Protesters storm Brazil Congress, call for military coup
(last modified Thu, 17 Nov 2016 13:33:31 GMT )
Nov 17, 2016 13:33 UTC
  • Demonstrators in favor of a military intervention in Brazil storm the lower house building in Brasilia, November 16, 2016
    Demonstrators in favor of a military intervention in Brazil storm the lower house building in Brasilia, November 16, 2016

Dozens of protesters in Brazil have stormed the building housing the country’s lower house of Congress, calling for a military coup to topple the government.

Demonstrators, numbering around 60, stormed the chamber on Wednesday following a day of protests in the Brazilian capital, Brasilia, and Rio de Janeiro over what they called endemic government corruption in the country.

Chanting “General here, general here,” in apparent support for a takeover by the army, the protesters smashed a glass door to enter the lower house and clashed with the legislature’s guards.

All of the demonstrators were later detained by police.

In Rio de Janeiro, riot police used teargas, water cannons and rubber bullets to disperse the more than 2,000 people who had taken to the streets protesting austerity measures, including budget reforms, planned by the center-right government of President Michel Temer.
The demonstrators believe the measures are a consequence of a massive political kickback scheme that has recently plunged the country into chaos.

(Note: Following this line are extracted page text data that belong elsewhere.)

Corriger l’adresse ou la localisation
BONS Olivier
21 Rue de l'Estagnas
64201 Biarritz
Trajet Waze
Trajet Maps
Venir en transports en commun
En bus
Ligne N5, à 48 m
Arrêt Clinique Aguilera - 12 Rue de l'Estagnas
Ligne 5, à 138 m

Alexandre Parola, a government spokesman, called the protest an “affront” and said it was a “violation of the norms of democratic coexistence.”

This comes as several officials who served in the last two governments have been arrested as part of a massive probe into the corruption scandal involving the state-owned oil company Petrobras.

Temer took office after elected-president Dilma Rousseff was impeached and dismissed over a series of allegations of financial wrongdoing and breaking budget laws.

Among the main elements of Temer’s reform plans, which he says are needed to balance Brazil’s overdrawn government accounts and to plug the country’s widening fiscal deficit, is an overhaul in the pension system.

The country is reeling from its worst recession on record and a fiscal deficit of more than ten percent of gross domestic product.